Deals and delays for Dixie

  After a five-year Forest Service study found that cattle have eaten 94 percent of their allotted grass on the east slope of Boulder Mountain in southern Utah, Dixie National Forest ranger Marvin Turner made a decision. On June 1, Turner told cattlemen to reduce their grazing levels by 42 percent. Ranchers cried foul, and three months later, Turner's superior, Deputy Regional Forester Jack Blackwell, delayed the order until an outside committee can review the Forest Service data. Blackwell agrees that one look at the trampled vegetation on Boulder Mountain justifies cattle reduction, says agency spokeswoman Cindy Chojnacky, but the new study will "clear the air."

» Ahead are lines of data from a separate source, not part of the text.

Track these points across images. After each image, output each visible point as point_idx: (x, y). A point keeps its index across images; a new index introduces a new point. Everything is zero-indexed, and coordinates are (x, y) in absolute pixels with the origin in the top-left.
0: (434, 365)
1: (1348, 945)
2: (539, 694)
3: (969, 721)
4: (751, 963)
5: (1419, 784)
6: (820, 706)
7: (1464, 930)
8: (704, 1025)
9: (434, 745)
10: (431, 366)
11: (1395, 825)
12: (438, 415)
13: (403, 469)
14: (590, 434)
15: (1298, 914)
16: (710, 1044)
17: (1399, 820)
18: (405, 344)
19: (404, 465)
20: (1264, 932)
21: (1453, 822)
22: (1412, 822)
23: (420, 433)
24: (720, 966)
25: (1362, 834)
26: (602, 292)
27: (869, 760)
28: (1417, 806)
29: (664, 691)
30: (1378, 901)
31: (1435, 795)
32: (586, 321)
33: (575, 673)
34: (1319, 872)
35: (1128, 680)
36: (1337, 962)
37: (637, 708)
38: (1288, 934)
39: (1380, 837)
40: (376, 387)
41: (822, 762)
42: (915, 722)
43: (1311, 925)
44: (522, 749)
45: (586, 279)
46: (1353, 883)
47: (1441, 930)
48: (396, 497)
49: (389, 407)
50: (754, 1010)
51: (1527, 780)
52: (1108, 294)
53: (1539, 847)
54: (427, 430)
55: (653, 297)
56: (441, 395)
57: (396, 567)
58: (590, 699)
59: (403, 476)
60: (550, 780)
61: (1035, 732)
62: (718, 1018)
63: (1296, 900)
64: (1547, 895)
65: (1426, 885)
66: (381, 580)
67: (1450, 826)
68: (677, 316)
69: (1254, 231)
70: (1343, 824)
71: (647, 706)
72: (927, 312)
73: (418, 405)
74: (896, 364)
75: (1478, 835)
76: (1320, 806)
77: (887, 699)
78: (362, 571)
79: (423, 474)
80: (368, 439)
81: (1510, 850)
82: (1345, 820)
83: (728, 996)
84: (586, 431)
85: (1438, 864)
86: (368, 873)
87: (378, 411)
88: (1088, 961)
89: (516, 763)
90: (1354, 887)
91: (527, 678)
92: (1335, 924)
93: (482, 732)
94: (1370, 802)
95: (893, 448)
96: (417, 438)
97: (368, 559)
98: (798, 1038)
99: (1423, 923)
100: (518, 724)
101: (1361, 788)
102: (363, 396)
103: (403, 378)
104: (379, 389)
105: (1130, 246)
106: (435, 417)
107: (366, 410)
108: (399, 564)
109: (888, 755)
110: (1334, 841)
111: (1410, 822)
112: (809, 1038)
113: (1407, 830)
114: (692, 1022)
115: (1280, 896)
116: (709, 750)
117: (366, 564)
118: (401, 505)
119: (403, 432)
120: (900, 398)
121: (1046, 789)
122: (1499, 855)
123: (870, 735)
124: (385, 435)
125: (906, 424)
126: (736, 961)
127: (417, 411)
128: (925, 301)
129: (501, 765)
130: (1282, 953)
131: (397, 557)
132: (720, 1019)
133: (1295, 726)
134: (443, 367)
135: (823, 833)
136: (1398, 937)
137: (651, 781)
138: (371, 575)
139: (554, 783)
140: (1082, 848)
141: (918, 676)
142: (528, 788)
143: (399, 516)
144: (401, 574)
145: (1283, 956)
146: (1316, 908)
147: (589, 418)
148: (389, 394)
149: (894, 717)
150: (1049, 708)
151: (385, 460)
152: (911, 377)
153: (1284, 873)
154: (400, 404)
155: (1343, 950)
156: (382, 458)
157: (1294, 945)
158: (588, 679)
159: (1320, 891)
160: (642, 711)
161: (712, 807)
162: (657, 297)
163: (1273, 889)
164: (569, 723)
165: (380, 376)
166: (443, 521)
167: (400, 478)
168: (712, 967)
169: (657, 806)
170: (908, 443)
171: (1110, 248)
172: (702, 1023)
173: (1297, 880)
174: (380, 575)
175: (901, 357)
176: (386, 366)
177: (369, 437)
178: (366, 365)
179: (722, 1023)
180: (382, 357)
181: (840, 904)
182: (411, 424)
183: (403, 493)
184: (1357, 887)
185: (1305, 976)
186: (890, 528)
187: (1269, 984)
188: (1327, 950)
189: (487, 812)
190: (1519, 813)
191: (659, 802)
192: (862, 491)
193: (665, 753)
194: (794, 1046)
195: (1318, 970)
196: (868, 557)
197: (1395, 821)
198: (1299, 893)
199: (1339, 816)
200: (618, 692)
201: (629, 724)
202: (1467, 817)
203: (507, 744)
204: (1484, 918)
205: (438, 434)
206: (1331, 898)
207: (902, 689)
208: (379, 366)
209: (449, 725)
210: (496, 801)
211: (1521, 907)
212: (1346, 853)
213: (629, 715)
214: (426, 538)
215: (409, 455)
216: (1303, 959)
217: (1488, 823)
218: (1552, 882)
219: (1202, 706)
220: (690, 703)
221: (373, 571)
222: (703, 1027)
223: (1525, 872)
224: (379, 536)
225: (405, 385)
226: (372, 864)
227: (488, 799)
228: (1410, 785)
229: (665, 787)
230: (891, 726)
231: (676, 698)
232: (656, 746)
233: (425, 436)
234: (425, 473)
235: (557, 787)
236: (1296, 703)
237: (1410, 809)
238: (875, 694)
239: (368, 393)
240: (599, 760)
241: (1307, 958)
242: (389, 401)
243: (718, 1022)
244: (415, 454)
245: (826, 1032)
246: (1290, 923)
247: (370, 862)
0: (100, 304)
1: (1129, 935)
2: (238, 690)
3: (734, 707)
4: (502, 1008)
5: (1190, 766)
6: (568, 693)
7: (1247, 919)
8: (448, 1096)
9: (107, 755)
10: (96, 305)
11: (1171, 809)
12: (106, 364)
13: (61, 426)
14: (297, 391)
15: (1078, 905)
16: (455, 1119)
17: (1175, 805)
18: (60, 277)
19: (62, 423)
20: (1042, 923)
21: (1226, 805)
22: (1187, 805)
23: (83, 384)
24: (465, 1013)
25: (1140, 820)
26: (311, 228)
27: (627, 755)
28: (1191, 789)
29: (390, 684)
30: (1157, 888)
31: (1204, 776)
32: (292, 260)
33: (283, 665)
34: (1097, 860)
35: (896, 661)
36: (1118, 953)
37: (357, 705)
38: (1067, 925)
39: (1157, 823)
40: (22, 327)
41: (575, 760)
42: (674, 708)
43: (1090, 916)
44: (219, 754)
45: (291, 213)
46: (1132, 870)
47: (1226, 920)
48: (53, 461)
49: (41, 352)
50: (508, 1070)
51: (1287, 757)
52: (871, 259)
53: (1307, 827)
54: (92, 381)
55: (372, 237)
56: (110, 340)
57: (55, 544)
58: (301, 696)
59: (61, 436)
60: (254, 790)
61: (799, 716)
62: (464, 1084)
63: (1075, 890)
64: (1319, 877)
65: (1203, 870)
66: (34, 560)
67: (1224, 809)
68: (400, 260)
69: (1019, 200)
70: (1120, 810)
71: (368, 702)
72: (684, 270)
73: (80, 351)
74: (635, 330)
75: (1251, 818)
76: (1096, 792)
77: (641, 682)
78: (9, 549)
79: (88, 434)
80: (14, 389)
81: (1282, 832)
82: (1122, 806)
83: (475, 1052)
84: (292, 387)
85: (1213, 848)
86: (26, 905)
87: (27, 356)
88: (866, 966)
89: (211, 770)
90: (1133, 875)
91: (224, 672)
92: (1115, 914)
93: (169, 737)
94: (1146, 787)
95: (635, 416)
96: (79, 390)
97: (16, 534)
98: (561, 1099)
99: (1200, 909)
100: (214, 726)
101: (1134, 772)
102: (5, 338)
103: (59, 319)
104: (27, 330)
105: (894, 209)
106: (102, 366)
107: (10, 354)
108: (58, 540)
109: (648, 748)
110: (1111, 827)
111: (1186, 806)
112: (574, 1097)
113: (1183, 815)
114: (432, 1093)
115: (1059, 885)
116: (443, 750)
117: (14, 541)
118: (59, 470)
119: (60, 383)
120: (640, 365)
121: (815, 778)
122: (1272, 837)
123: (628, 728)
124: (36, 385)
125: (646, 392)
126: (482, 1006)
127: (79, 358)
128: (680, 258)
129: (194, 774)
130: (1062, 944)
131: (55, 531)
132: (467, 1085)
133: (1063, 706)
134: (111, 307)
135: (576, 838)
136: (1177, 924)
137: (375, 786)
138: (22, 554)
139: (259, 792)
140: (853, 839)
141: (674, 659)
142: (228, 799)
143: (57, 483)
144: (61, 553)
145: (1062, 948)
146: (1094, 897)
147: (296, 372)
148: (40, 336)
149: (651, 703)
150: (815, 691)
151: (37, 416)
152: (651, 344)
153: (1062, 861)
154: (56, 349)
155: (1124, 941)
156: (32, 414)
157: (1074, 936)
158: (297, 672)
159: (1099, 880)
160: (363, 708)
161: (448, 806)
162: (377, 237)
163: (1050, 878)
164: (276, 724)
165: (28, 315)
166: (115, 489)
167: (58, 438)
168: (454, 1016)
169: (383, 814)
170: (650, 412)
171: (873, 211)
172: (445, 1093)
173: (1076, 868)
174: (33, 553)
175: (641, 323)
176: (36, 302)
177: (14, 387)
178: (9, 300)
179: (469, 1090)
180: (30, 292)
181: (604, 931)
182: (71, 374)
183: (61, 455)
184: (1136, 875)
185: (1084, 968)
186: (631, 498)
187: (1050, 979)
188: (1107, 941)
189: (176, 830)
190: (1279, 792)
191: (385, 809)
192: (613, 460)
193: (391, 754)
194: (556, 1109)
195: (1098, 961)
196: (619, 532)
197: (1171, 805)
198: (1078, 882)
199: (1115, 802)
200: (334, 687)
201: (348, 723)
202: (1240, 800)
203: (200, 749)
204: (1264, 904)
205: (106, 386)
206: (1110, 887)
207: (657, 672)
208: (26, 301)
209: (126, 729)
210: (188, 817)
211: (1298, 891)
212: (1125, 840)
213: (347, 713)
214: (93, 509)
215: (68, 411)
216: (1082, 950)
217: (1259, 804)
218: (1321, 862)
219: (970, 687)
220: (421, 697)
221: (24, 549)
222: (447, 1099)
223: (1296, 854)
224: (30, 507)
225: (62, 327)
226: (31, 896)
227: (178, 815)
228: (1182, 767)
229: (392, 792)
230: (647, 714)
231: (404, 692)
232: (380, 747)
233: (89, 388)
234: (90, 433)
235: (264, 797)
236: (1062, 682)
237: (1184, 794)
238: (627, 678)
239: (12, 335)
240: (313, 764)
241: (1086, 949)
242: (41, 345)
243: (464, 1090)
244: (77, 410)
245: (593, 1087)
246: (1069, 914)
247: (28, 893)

After Turner cut grazing, irate ranchers alleged the Forest Service falsified data to support fewer cows. Ranching advocate Carol Greer of Boulder, Utah, says she found five copies of the Forest Service report, each with a different set of numbers. "The Forest Service is caught in a fib so blatant it will be pretty difficult to deny-but they will," says Greer. On behalf of the ranchers, state Rep. Met Johnson appealed Turner's decision and asked U.S. Attorney General Janet Reno for a federal investigation into the Forest Service study.


Environmentalists believe a new study is a waste of time. Says Ken Rait of the Southern Utah Wilderness Alliance, "the Forest Service kowtows to local cattlemen while Boulder Mountain gets crapped."